DCEA results generated 610 pairs of DEGs regulated by at least one common TF, including 78 pairs of co-expressed DEGs. As shown in Figure 2, many TFs are involved in the regulation of these DEGs. Since DMD is the causative gene, a subnetwork was constructed to illustrate important genes and TFs that may play important roles in the secondary changes of DMD patients (Figure 3). Among the DEGs which shared TFs with DMD, six genes were co-expressed with DMD, including ATP1A2, C1QB, MYOF, SAT1, TRIP10, and IFI6. Among them, ATP1A2, MYOF, and SAT1 have previously been reported to be involved in muscular dystrophy [21]-[23]. The relationship between the three left genes and DMD is still known. However, it is worth further investigation. Take IFI6 for example, this gene was highly expressed in muscle and bone and it is reported to inhibit cytochrome c release from mitochondria by regulating the Ca²⁺ channel which consequently attenuate apoptosis [24]. Alterations in intracellular Ca²⁺ homeostasis are involved in the alteration of apoptosis since a sustained increase in cytosolic Ca²⁺concentration accompanies with apoptosis in cells [25]. Previous study [26] have demonstrated the high influx of extracellular calcium through a dystrophin-deficient membrane, which may lead to subsequent muscle necrosis or apoptosis along with the inflammation response. Whether this gene contributes to the pathogenesis through its regulation of the Ca²⁺ channel needs further investigation. Among the TFs detected in the array, several TFs of DMD are dysregulated, including GATA2 and STAT5B. Further studies are needed to investigate their involvement in the disease and the mechanisms of other unmeasured TFs (Figure 3).

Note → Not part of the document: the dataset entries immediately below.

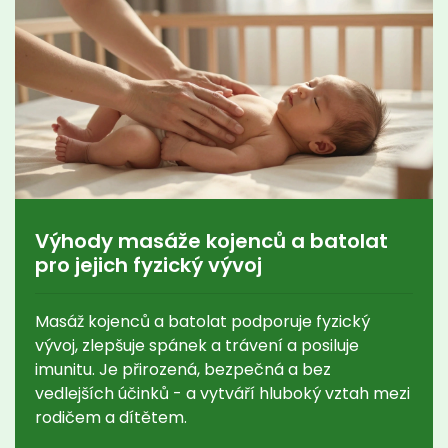
Výhody masáže kojenců a batolat
pro jejich fyzický vývoj
Masáž kojenců a batolat podporuje fyzický
vývoj, zlepšuje spánek a trávení a posiluje
imunitu. Je přirozená, bezpečná a bez
vedlejších účinků - a vytváří hluboký vztah mezi
rodičem a dítětem.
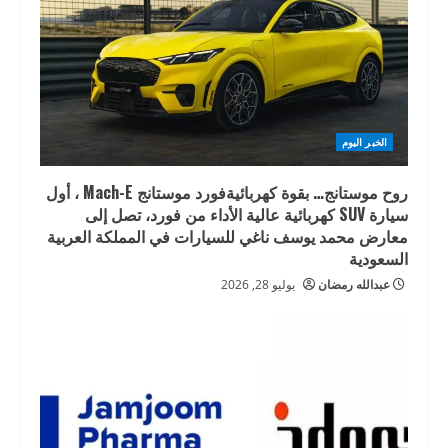
الخبر اليوم
روح موستانج… بقوة كهربائيةفورد موستانج Mach-E ، أول
سيارة SUV كهربائية عالية الأداء من فورد، تصل إلى
معارض محمد يوسف ناغي للسيارات في المملكة العربية
السعودية
عبدالله رمضان
يوليو 28, 2026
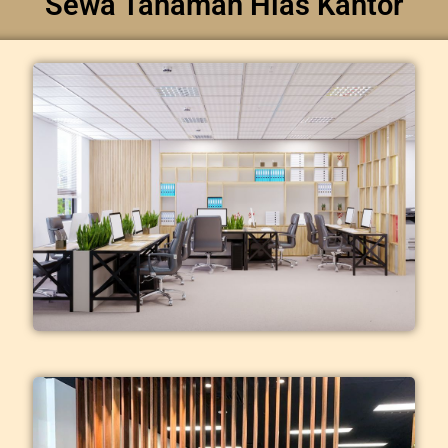
Sewa Tanaman Hias Kantor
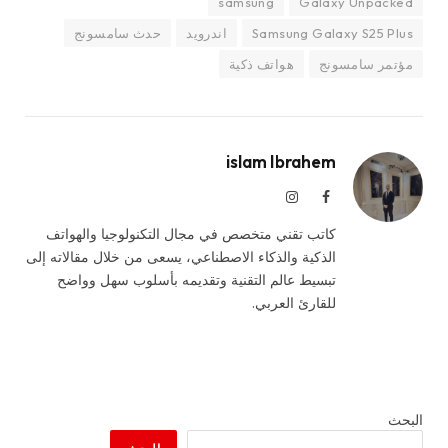
samsung
Galaxy Unpacked
Samsung Galaxy S25 Plus
اندرويد
حدث سامسونج
مؤتمر سامسونج
هواتف ذكية
islam Ibrahem
فيسبوك
الانستغرام
كاتب تقني متخصص في مجال التكنولوجيا والهواتف
الذكية والذكاء الاصطناعي، يسعى من خلال مقالاته إلى
تبسيط عالم التقنية وتقديمه بأسلوب سهل وواضح
للقارئ العربي.
البحث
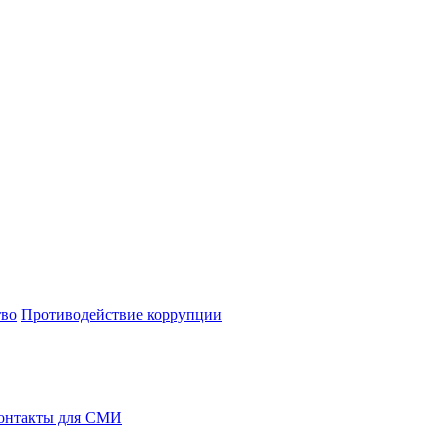
тво
Противодействие коррупции
онтакты для СМИ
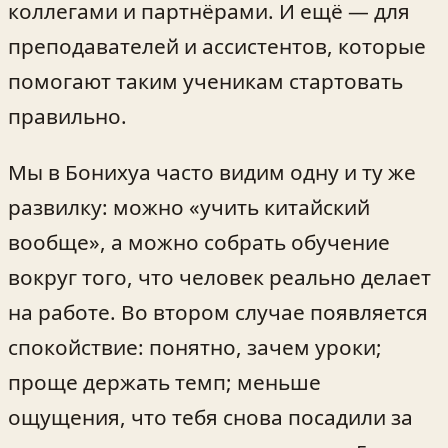
коллегами и партнёрами. И ещё — для
преподавателей и ассистентов, которые
помогают таким ученикам стартовать
правильно.
Мы в Бонихуа часто видим одну и ту же
развилку: можно «учить китайский
вообще», а можно собрать обучение
вокруг того, что человек реально делает
на работе. Во втором случае появляется
спокойствие: понятно, зачем уроки;
проще держать темп; меньше
ощущения, что тебя снова посадили за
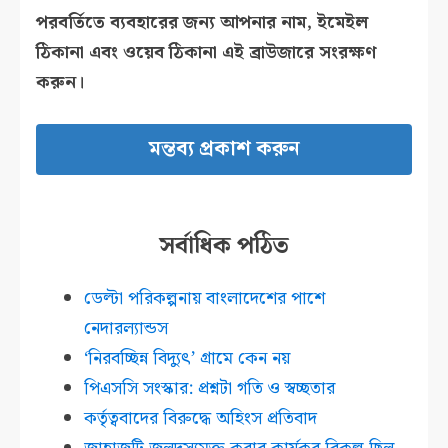
পরবর্তিতে ব্যবহারের জন্য আপনার নাম, ইমেইল
ঠিকানা এবং ওয়েব ঠিকানা এই ব্রাউজারে সংরক্ষণ
করুন।
সর্বাধিক পঠিত
ডেল্টা পরিকল্পনায় বাংলাদেশের পাশে
নেদারল্যান্ডস
‘নিরবচ্ছিন্ন বিদ্যুৎ’ গ্রামে কেন নয়
পিএসসি সংস্কার: প্রশ্নটা গতি ও স্বচ্ছতার
কর্তৃত্ববাদের বিরুদ্ধে অহিংস প্রতিবাদ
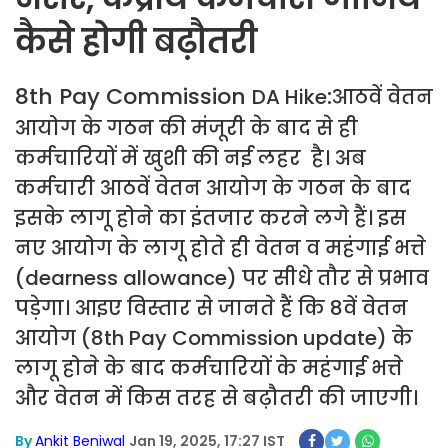
कैसे होगी बढ़ौतरी
8th Pay Commission
:
DA Hike
आठवें वेतन
आयोग के गठन की मंजूरी के बाद से ही
कर्मचारियों में खुशी की नई लहर है। अब
कर्मचारी आठवें वेतन आयोग के गठन के बाद
इसके लागू होने का इंतजार करने लगे हैं। इस
नए आयोग के लागू होते ही वेतन व महंगाई भत्ते
(dearness allowance
) पर सीधे तौर से प्रभाव
पड़ेगा। आइए विस्तार से जानते हैं कि 8वें वेतन
आयोग (8th Pay Commission update) के
लागू होने के बाद कर्मचारियों के महंगाई भत्ते
और वेतन में किस तरह से बढ़ौतरी की जाएगी।
By
Ankit Beniwal
Jan 19, 2025, 17:27 IST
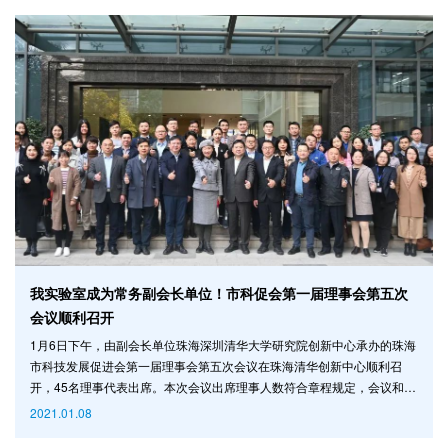
我实验室成为常务副会长单位！市科促会第一届理事会第五次
会议顺利召开
1月6日下午，由副会长单位珠海深圳清华大学研究院创新中心承办的珠海
市科技发展促进会第一届理事会第五次会议在珠海清华创新中心顺利召
开，45名理事代表出席。本次会议出席理事人数符合章程规定，会议和审
议表决事项合法有效。我实验室参加会议并经审议通过成为常务副会长单
2021.01.08
位。 一、参观环节 珠海清华创新中心对本次理事会议高度重视并精心承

The ultimate cure for DMD will lie in the stable introduction of a functional dystrophin gene into the muscles of DMD patients, however, when gene therapy or transplantation of stem cells/ muscle precursor cells will be clinically available is unpredictable. In the interim, reducing secondary features of the pathologic progression of dystrophin deficiency could improve the quality and length of life for DMD patients. Dysregulation of the genes which were co-expressed with DMD may be caused by the malfunction of DMD. Therapeutic strategies aimed to compensate for the dysregulation of these genes may help to reduce the secondary features of DMD. Therefore, genes co-expressed with DMD we identified here may be considered as therapeutic targets in further investigations to treat the secondary effects. In addition, TFs that regulated these genes and DMD may also serve as potential therapeutic markers in future studies.

In summary, with combined microarray data from the GEO database, we conducted DECA and acquire the TF information of co-expressed DEGs to capture pathogenic characteristics of DMD. Our results may provide a new understanding of DMD and further contribute potential targets for future therapeutic tests.